Sayangnya, mekanisme ini belum banyak disosialisasikan. Alhasil, banyak eksportir cuma mau menerima pembayaran dalam dolar AS. Demikian juga bank yang belum tentu mau menerima konversi sejumlah besar mata uang tertentu ke rupiah atau sebaliknya.

Atas dasar itulah, Lana menilai selain sosialisasi perlu ada terobosan kebijakan. Ia mengusulkan agar dilakukan uji coba misalnya mewajibkan transaksi dengan mata uang lokal untuk perdagangan sektor tertentu. (Baca juga: Manggis Dilarang Masuk, Indonesia Adukan Cina ke WTO)

Sebelumnya, Indonesia pernah melakukan kerja sama dengan Cina untuk transaksi dagang dengan mata uang lokal. Adapun transaksi dagang dengan yuan mencapai 3 persen dari total transaksi dagang internasional.

Negara/Transaksi DagangEkspor  NonmigasKontribusiImpor NonmigasKontribusi
ASEANUS$ 23,43 miliar22,03 %US$ 20,65 miliar21,77%
Uni EropaUS$ 11,64 miliar10,95 %US$ 8,72 miliar9,19%
Negara Utama Lain:Cina, Jepang, AS, India, Australia, Korsel, TaiwanUS$ 51,57 miliar48,48 %US$ 55,53 miliar57,03%

*Data Badan Pusat Statistik Januari-Oktober 2016

Sedangkan Kepala Ekonom PT Bank Central Asia Tbk., David Sumual, menilai transaksi dagang dengan mata uang lokal sulit dilakukan.
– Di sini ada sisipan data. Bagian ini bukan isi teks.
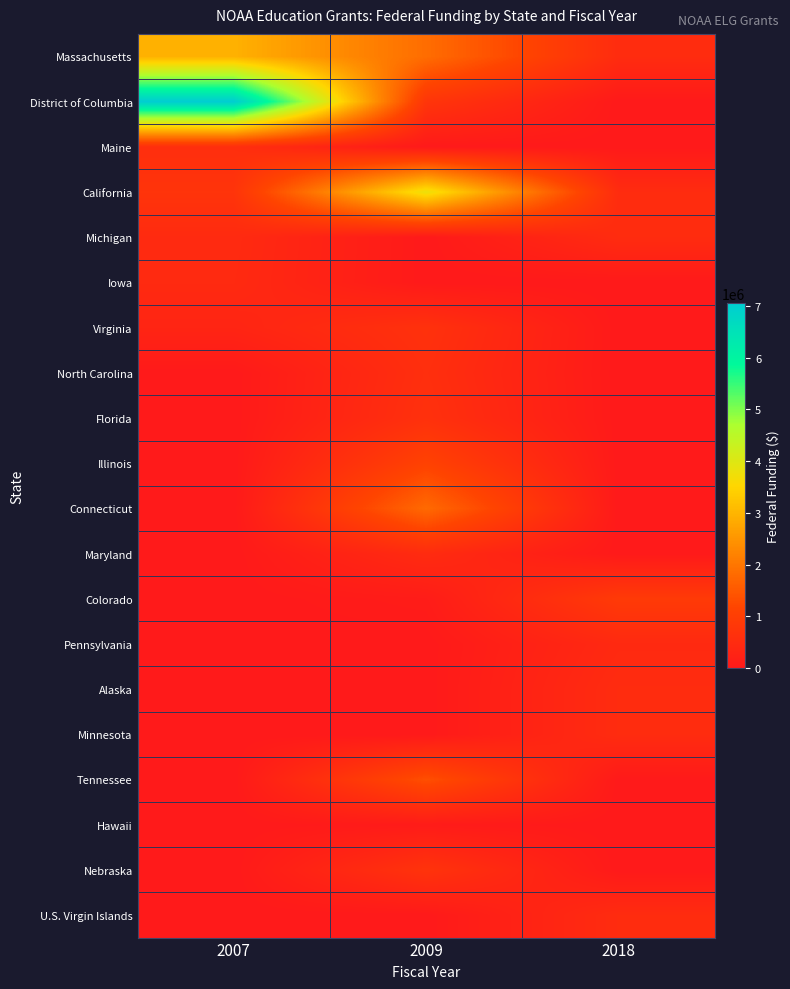

Which series has the largest range (max minus min)?

District of Columbia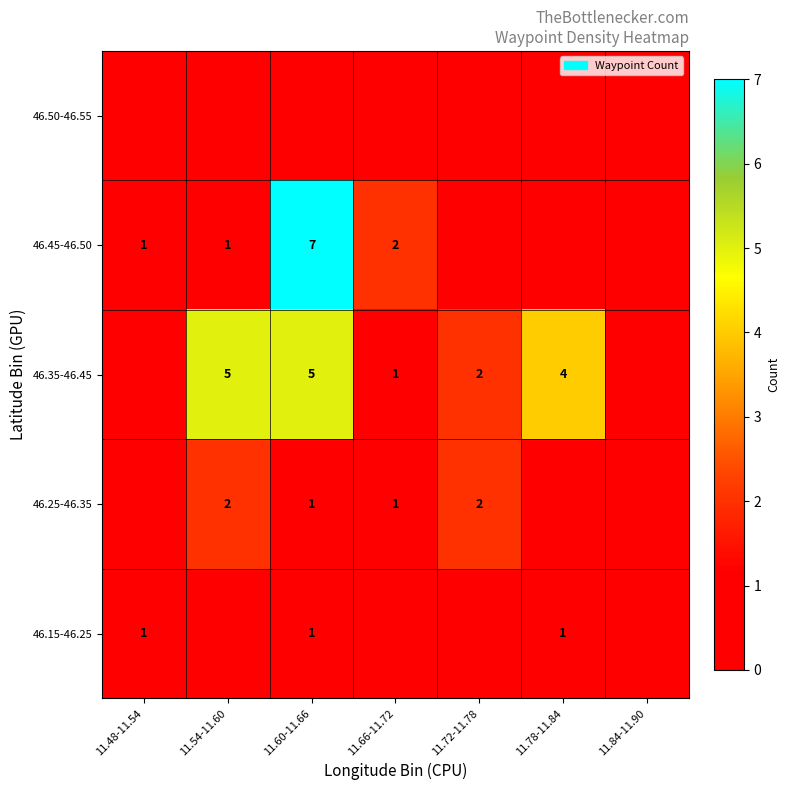

True or false: 46.45-46.50 has a value of 2 at 11.66-11.72.

True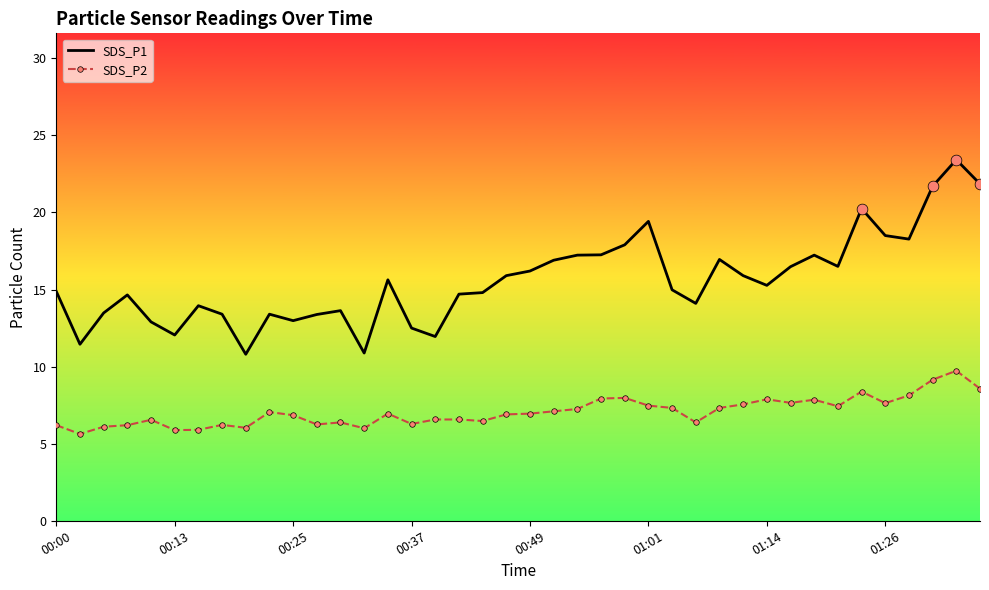

Which series has the largest total across all categories?

SDS_P1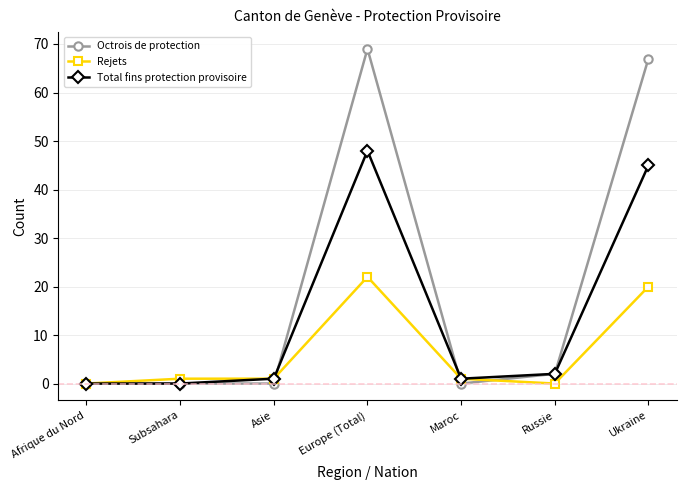

Rank the series by their maximum value, from lowest to highest.

Rejets, Total fins protection provisoire, Octrois de protection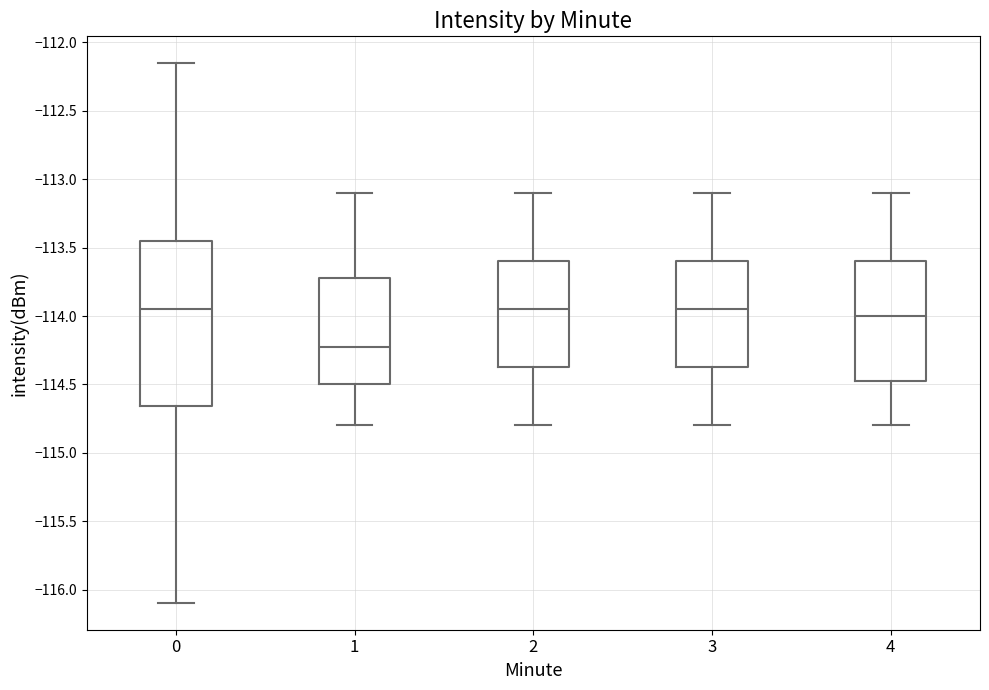

Where is the upper edge of the box at x = 4 on the y-axis? The values are not printed on the chart, so give them approximately, as read against the axis.

-113.60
Alasannya, pendalaman pasar keuangan di sejumlah negara mitra dagang Indonesia belum terjadi. Alhasil, instrumen investasinya terbatas.

Selain itu, beberapa pasar keuangan juga tak sepenuhnya terbuka terhadap asing. Kondisi tersebut membuat pelaku usaha sulit memutar devisa hasil ekspor bermata uang lokal.
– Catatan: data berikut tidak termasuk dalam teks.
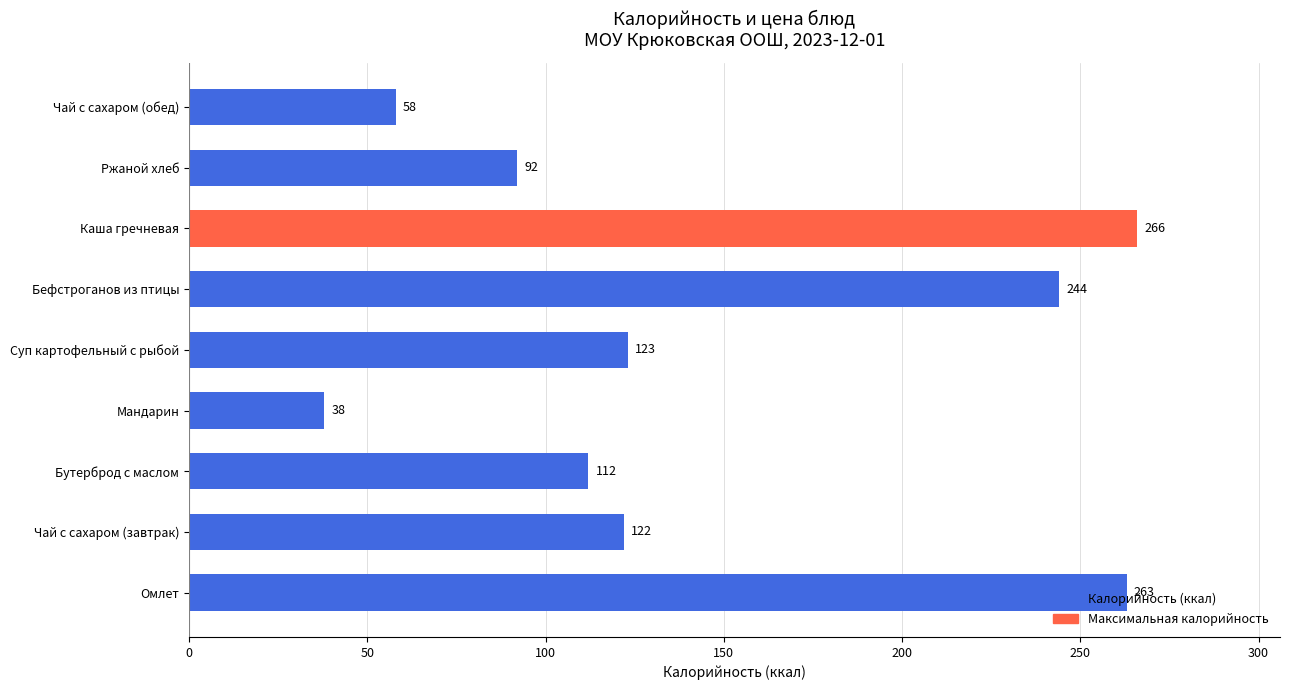

What is the smallest value displayed?

38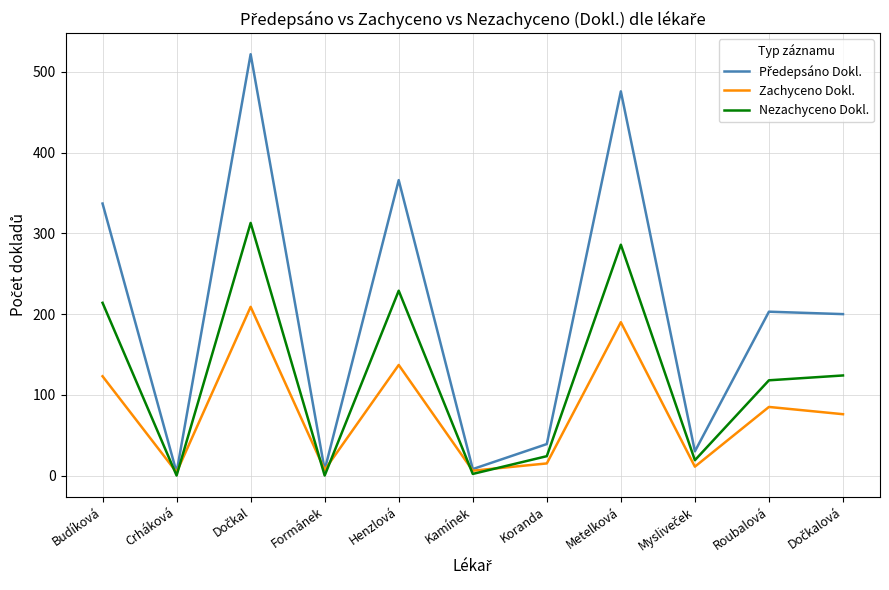

What is the total value across all series at Roubalová?

406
“Mekanisme perdagangan, kalau (neraca dagang) defisit terlalu banyak ke negara tertentu, (artinya) kekurangan mata uang tersebut. Kalau surplus terlalu besar, (artinya) terlalu banyak bath (misalnya), maka harus diinvestasikan. Kalau USD gampang, paling likuid,” ujar David. Kelebihan likuiditas dolar AS bisa diinvestasikan di surat utang negara tersebut atau instrumen investasi lain berdenominasi dolar AS.

Sejauh ini, menurut David, pasar keuangan di Cina pun tak selikuid pasar keuangan di AS. Jadi, perlu ada pendalaman dan keterbukaan pasar keuangan di negara-negara yang melakukan kerja sama dagang tersebut. Dengan begitu, penggunaan mata uang lokal bisa jadi alternatif yang menarik selain dolar AS.

David menambahkan, transaksi dagang dengan mata uang lokal juga sulit dilakukan lantaran utang para eksportir atau importir banyak yang dalam bentuk dolar AS. Bila bertransaksi dengan mata uang lokal, maka terjadi missmatch. “Kalau dalam yuan, ringgit, bath. Nah, itu harus (konversi),” kata dia.

(Baca juga: Pekan Terakhir 2016, Kurs Rupiah Masih Tertekan Efek The Fed)

Luasnya penggunaan dolar AS di dunia tampak dari besarnya cadangan devisa negara yang ditempatkan dalam instrumen investasi berdenominasi dolar AS. David merinci, sekitar 65 persen cadangan devisa ditempatkan dalam instrumen investasi berdenominasi dolar AS.

Sisanya dalam euro 20 persen, dan selebihnya dalam poundsterling, yen, dolar Kanada, dan yen Jepang. Adapun penempatan di yuan kurang dari 1 persen. “Sulitnya (menggunakan mata uang lokal) karena mata uang dolar reserve currency,” ujarnya.